中国の極超音速ミサイルDF-17の初期型が2019年の軍事パレードに登場した。ZOYA RUSINOVA\TASS VIA GETTY IMAGES
中国が今夏打ち上げた極超音速ミサイルは「地球一周した」と米関係者がDefense Oneに教えてくれた。ペンタゴンは今回の驚くべきテストの意味を解析中だ。
7月27日打ち上げられたとまずフィナンシャルタイムズが伝え、米国がアフガニスタン問題に忙殺されている間に実施された。
10月27日Bloomberg Televisionの取材に応えたマーク・ミリー統合参謀本部議長はこの打ち上げについて「スプートニク並みの衝撃はないが、かなり近い意味がある。全力を挙げて注視している」と述べた。
中国外務省は平和目的の宇宙機だったと公表している。
フィナンシャルタイムズ記事は複数筋を引用し、核弾頭搭載可能の極超音速ミサイルが地球周回軌道を取り標的に向かったと伝えていた。
アリゾナ州選出民主党下院議員ルーベン・ギャレゴは今回の打ち上げで米国防優先事項の見直しが必要なことが明白と述べている。
「パニックになってはいけないが、再考の必要が確かにある」と述べるギャレゴは海兵隊出身でイラク戦争に出征し、現在は下院軍事委員会に所属している。
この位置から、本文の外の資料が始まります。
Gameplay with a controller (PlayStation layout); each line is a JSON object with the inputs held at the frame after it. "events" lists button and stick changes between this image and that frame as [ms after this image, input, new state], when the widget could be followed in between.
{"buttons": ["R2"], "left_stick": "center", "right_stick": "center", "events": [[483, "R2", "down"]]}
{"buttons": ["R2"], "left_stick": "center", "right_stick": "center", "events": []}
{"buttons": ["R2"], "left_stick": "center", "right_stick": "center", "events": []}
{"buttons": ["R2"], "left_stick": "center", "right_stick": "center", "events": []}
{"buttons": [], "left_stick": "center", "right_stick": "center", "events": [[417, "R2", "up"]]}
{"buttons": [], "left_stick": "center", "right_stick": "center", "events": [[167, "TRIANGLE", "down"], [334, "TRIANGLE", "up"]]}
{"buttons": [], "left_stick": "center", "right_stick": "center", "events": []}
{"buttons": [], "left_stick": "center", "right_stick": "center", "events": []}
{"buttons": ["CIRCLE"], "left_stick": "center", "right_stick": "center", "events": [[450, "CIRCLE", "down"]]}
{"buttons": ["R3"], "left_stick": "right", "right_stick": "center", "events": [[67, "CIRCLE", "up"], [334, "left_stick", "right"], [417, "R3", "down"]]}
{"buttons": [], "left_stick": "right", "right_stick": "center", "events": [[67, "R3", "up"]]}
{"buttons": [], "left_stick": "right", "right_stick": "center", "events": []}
「軍事委員会は極超音速技術、研究の投資で遅れていることに気づかされている。急いで追いつきたいが、今回の事態で情報収集の遅れが露呈し、確認に時間がかかった」(ギャレゴ)
今回の打ち上げでペンタゴン高官の間に米国がソフトウェアや人工知能で中国より遅れているのかとの議論が高まっているとミリー議長も認めている中で、空軍のソフトウェア部門トップが先月辞任している。
American Enterprise Instituteの客員研究員ジョン・フェラーリ(元陸軍少将)は今回の打ち上げで重大な問題が表に出たと述べている。
「AIが今回の打ち上げと飛行制御に使われていることが関心の的だ。核をめぐるゲームが一変した可能性がある」「問題は防衛がこれに対応できるか、あるいは攻撃を正しく行えるかだ」
この形で核攻撃を想定しあらゆる標的を防御しようとすれば米国は破産を免れないとフェラーリは言う。
「技術面では互角にする必要がある。AI技術で極超音速ミサイルを阻止することが可能とならないと打ち上げの阻止につながる技術は実用化できないだろう。特に宇宙から発射された場合に」
同等の技術が実用化されれば米国は中国への抑止力が実現する、あるいはその他国が同様にミサイルを開発しても対応でき、核戦争の相互破壊が確実になり抑止力が実現したのと同じ状況になるとフェラーリは述べる。
米国は各種極超音速ミサイルを開発中だ。先週はヴァージニアのワロップス島から極超音速ミサイル三本の打ち上げに成功したが、四本目はブースターの作動不良により失敗した。■
‘It Did Circle the Globe’: US Confirms China’s Orbital Hypersonic Test
SENIOR PENTAGON REPORTER, DEFENSE ONE
OCTOBER 27, 2021
こういうのは、果てしないブラフ合戦に見えますね。既存型の弾道ミサイルですら、全ての核弾頭を打ち落とせる確証なんてないのですから。
返信削除PLAの極超音速核ミサイルは未だ完成されたものでないようだが、遠からず完成し、配備されるだろう。米国に確立した迎撃手段がなく、また、迎撃そのものが困難であることから一部の米軍幹部はパニック状態だ。
返信削除しかし、PLAの極超音速核ミサイルは、相互確証破壊の狂気の論理を逸脱するものでないことは確かであり、必要ならば米国も核搭載の極超音速ミサイルを開発すれば、対抗の形はできるだろう。
中国の核戦略の三本柱、ICBM、SLBM、戦略爆撃機はいずれも陳腐化し、ICBMは米国のMDの進展によりその価値を減らし、SLBMは、搭載するPLAの戦略原潜が米原潜により執拗にマークされ、戦略爆撃機は初めから無いに等しい状態だ。危機と感じ、また、核大国になりたいCCP/PLAは、ICBM増強と極超音速核ミサイル開発に必死になっている状態でなかろうか。
このように考えれば、「スプートニク」等と騒ぐ軍部のお粗末さが気になるところ。